В приёмной президента он застал Шварца. Тот рассказал ему, что пришёл сюда с паном маршалком, который сейчас у президента, что пан президент послал за следственным судьёй и что он, Шварц, может дать по этому делу некоторые пояснения. Потом староста вошёл в кабинет президента.
— А, вот и пан староста! — весело воскликнул пан маршалок. — Ну, что слышно?
— Какой-то фатальный день сегодня, пане маршалок! — сказал староста. — Только что узнал, что наш любезный Вагман повесился.
— Что? Вагман?
— Повесился?
— Да, повесился. В своей комнате. Возле своей кассы, которую оставил открытой.
— Но, может, это опять какое-то убийство? — спросил президент.
— Вряд ли. Ни следов насилия, ни признаков ограбления нет. Впрочем, тело отправили на вскрытие, а полиция ведёт следствие на месте. Но, повторяю, убийство весьма сомнительно. Двери комнаты были заперты изнутри, и ключ лежал посреди комнаты.
— Посреди комнаты? Почему не в замке? — заметил президент.
— А в кассе, кажется, ничего не пропало. Впрочем, посмотрим, что скажет полиция. Но что там! Не велика птица Вагман. Одной пиявкой меньше в уезде.

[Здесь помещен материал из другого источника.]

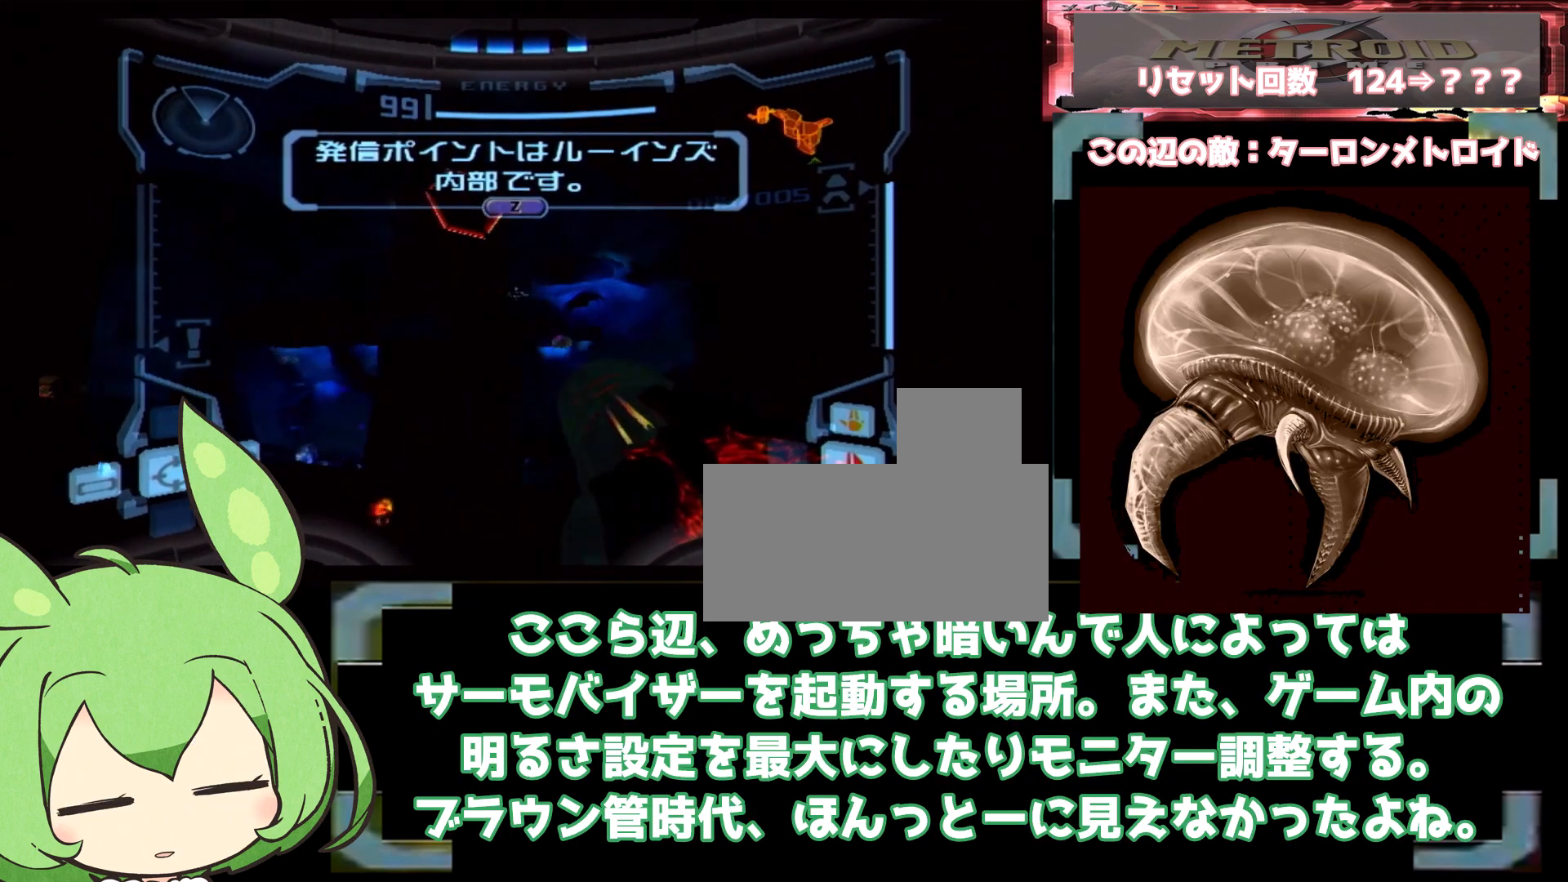
{"dt_ms": 500, "buttons": ["L1"], "left_stick": "left", "right_stick": "center", "events": []}
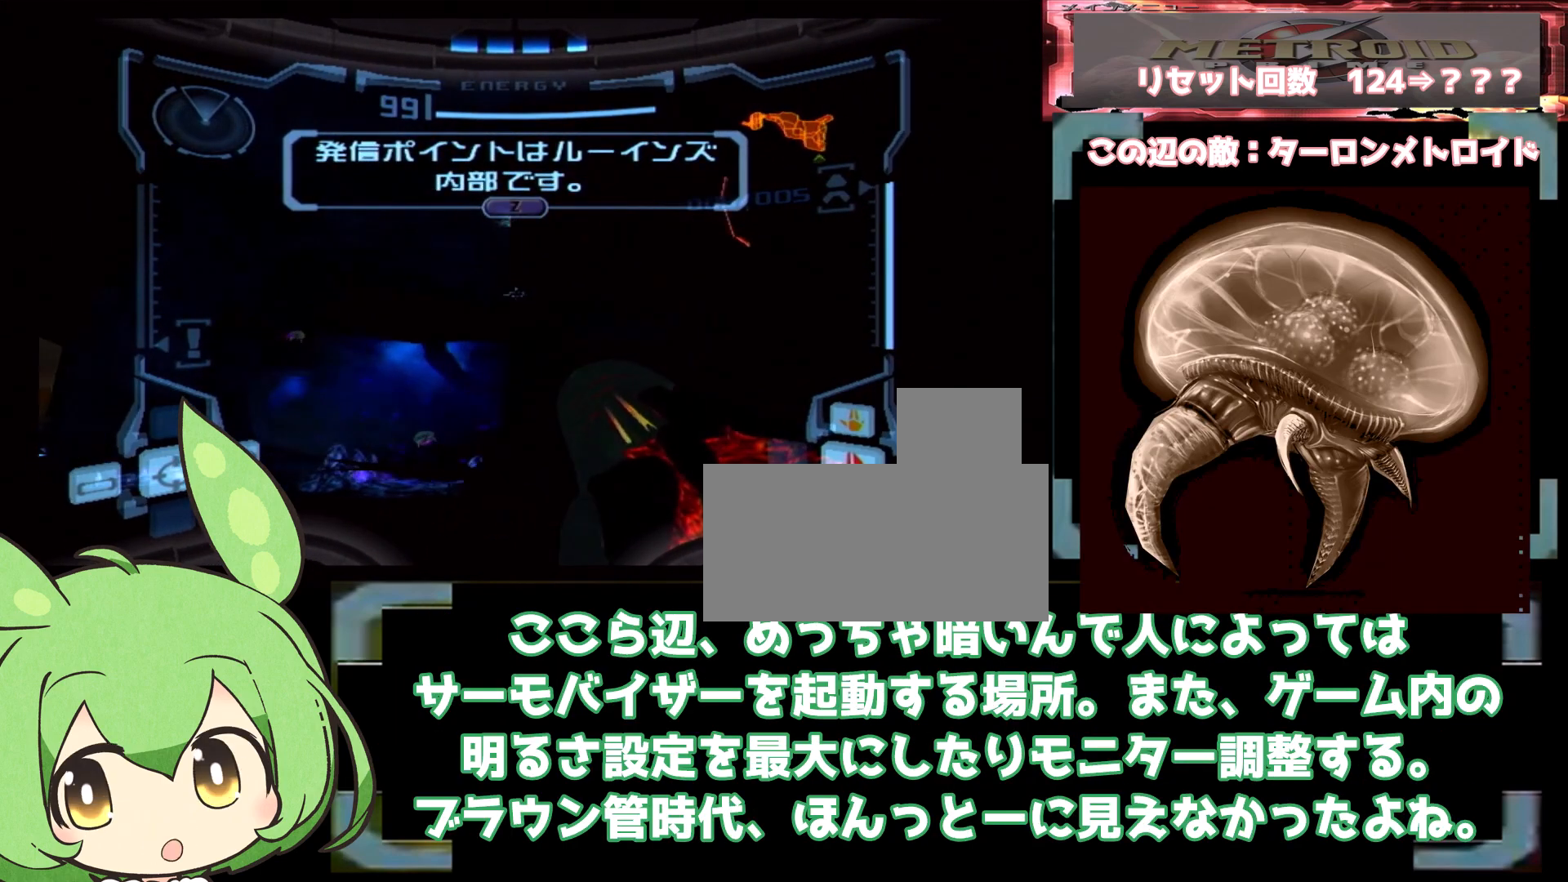
{"dt_ms": 500, "buttons": ["L1"], "left_stick": "right", "right_stick": "center", "events": [[367, "left_stick", "center"], [500, "left_stick", "right"]]}
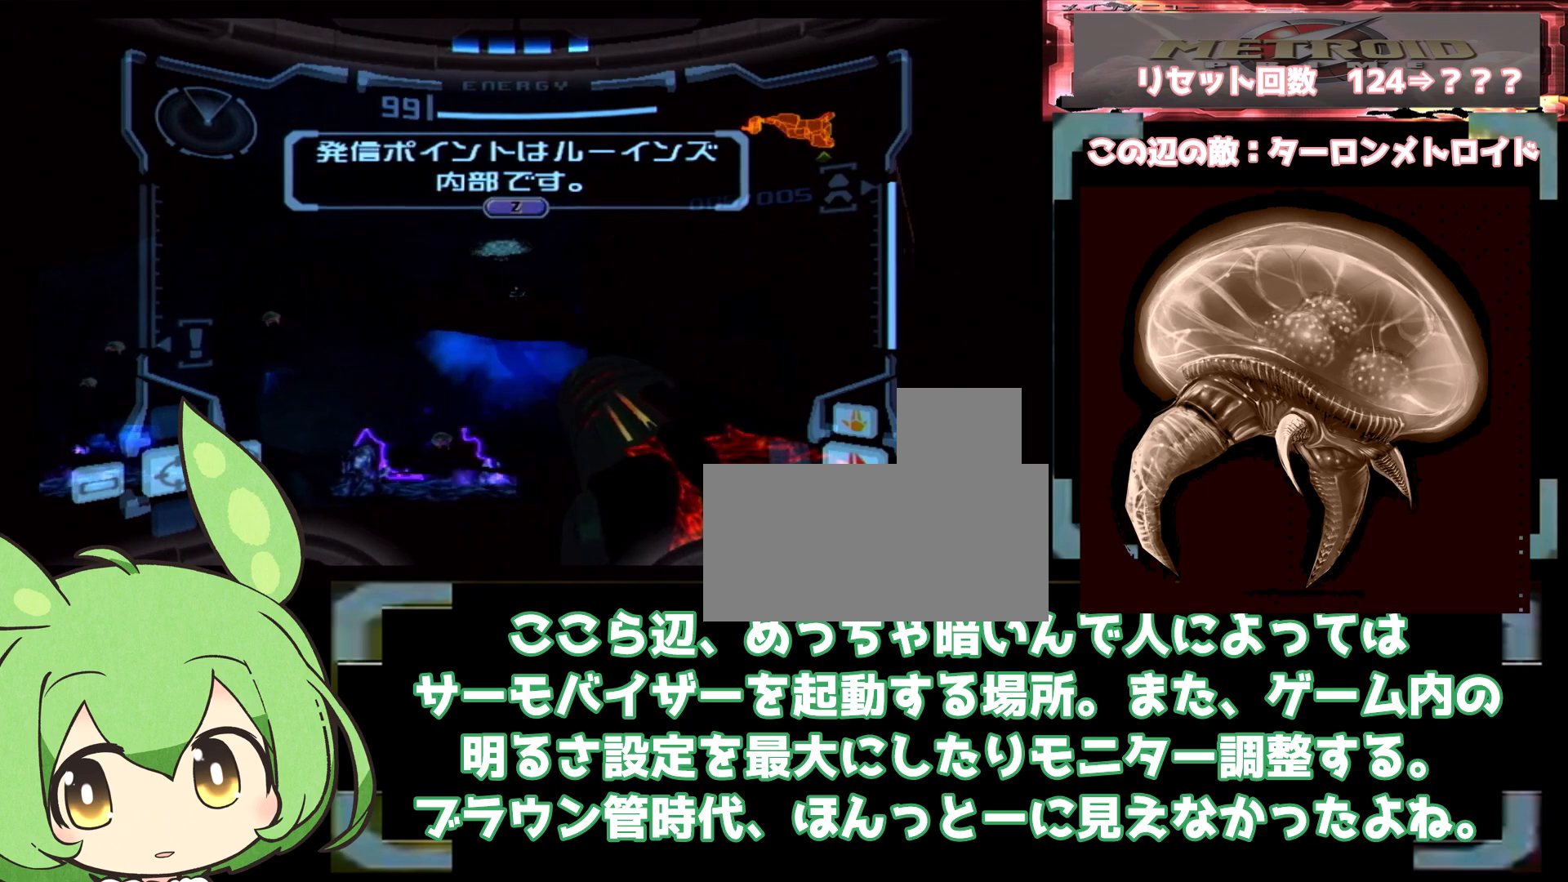
{"dt_ms": 500, "buttons": ["L1"], "left_stick": "right", "right_stick": "center", "events": []}
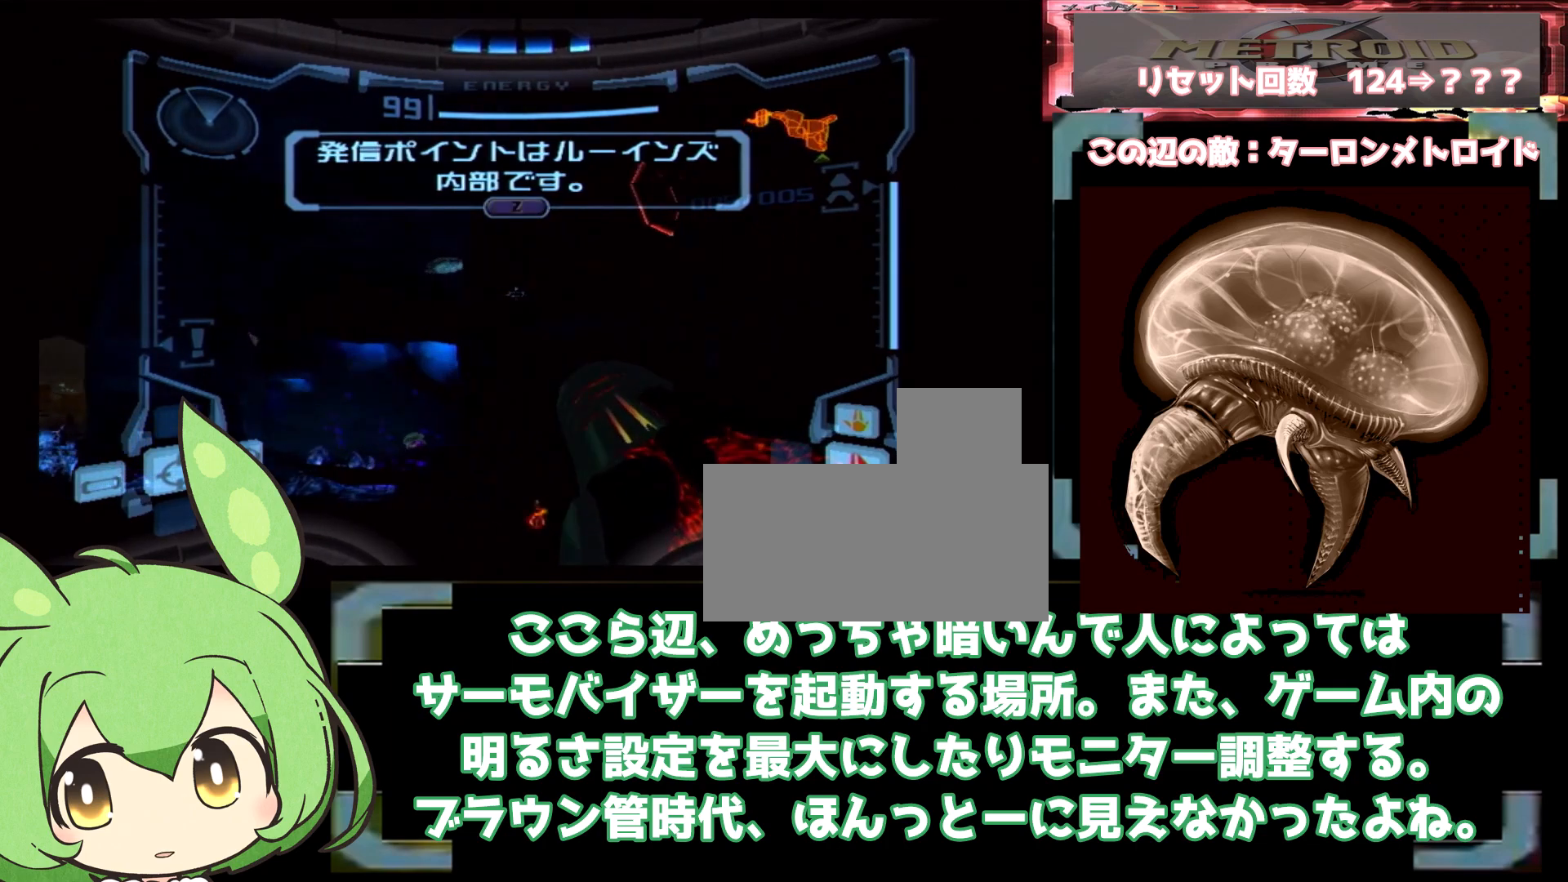
{"dt_ms": 500, "buttons": ["L1"], "left_stick": "left", "right_stick": "center", "events": [[183, "left_stick", "left"]]}
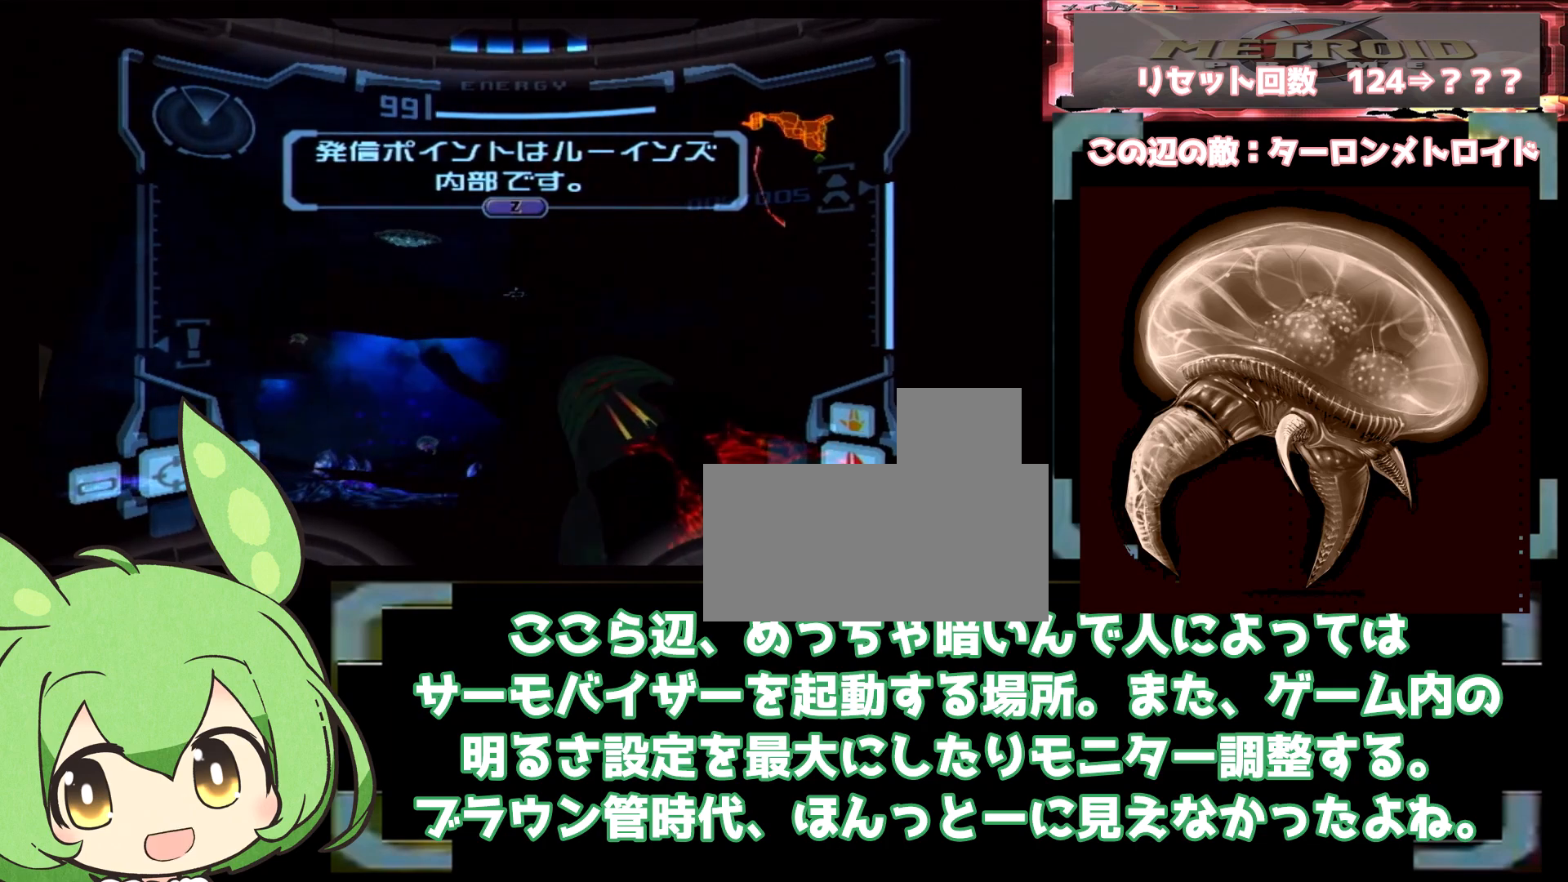
{"dt_ms": 500, "buttons": ["L1"], "left_stick": "right", "right_stick": "center", "events": [[283, "left_stick", "right"]]}
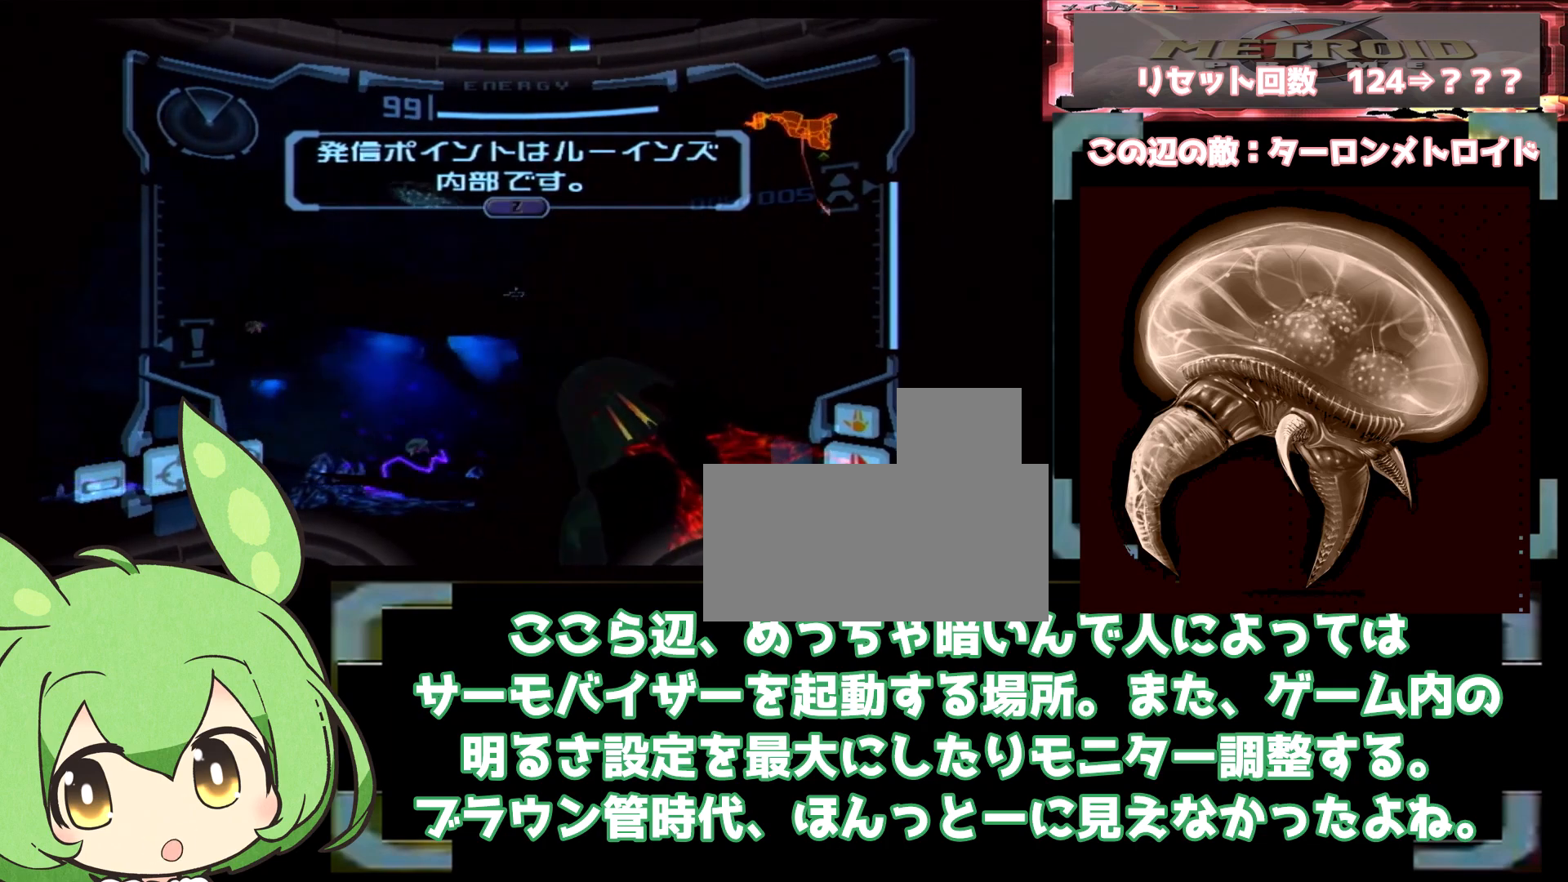
{"dt_ms": 500, "buttons": ["L1"], "left_stick": "left", "right_stick": "center", "events": [[367, "left_stick", "left"]]}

— Ну да. А всё-таки это самоубийство кажется мне загадочным, — сказал президент. — Вагман не выглядел на человека, который носится с самоубийственными мыслями.
— Наоборот, — возразил маршалок. — С тех пор, как умер его сын, ходил мрачный. Говорят, сильно горевал, по ночам плакал. Возможно, это и сломило его.
— Возможно, — задумчиво сказал староста.
— Ну, а что наш демагог? Сильно сопротивлялся при аресте?
— Нет, — ещё более задумчиво сказал староста. — Был на удивление спокоен.
— Перепугался? Дрожжал?
— Похоже, что известие об убийстве Стальского было для него неожиданностью. На прощание он уверял всех собравшихся в своей невиновности.
— Ну, это действительно был бы довольно необычный феномен, — сказал президент, — чтобы убийца на следующий же день устроил публичное собрание наперекор властям и говорил до самой минуты ареста.
— Хотя совсем невозможным это не было бы, — сказал староста. — Всякое бывает. Но, по правде говоря, я внимательно наблюдал его всё время и пришёл к выводу, что либо этот молодчик необычайно утончённый преступник, либо он виновен в убийстве Стальского ровно столько же, сколько вы или я.
В этот момент постучали в дверь и вошёл следственный судья, который уже успел в основном допросить Рафа́ловича, прежде чем велел отвести его в тюрьму.
— Ну что? — спросил его президент.
— Разумеется, отрицает, — лаконично сказал судья.
— Всё отрицает?
— Нет. Наоборот. Рассказал мне вполне откровенно всю историю своего знакомства со Стальским и с паней Стальской.
— А, значит, и с ней он был знаком?
— Да. Это, так сказать, его Jugenliebe1. Вчера вечером она решила покинуть мужа, была у него, отдала ему свой саквояжик для агитационного фонда. Что было в саквояжике, он не знает. Тут явился Стальский со свидетелями — она ушла в его спальню. Он выгнал Стальского — всё признал так, как говорили свидетели. В спальне пани Стальской уже не застал и больше её не видел.
— И это всё?
— И это всё.
— И вы ему верите?
— Признаюсь господину президенту, я сказал ему прямо, что не верю, не имею права верить.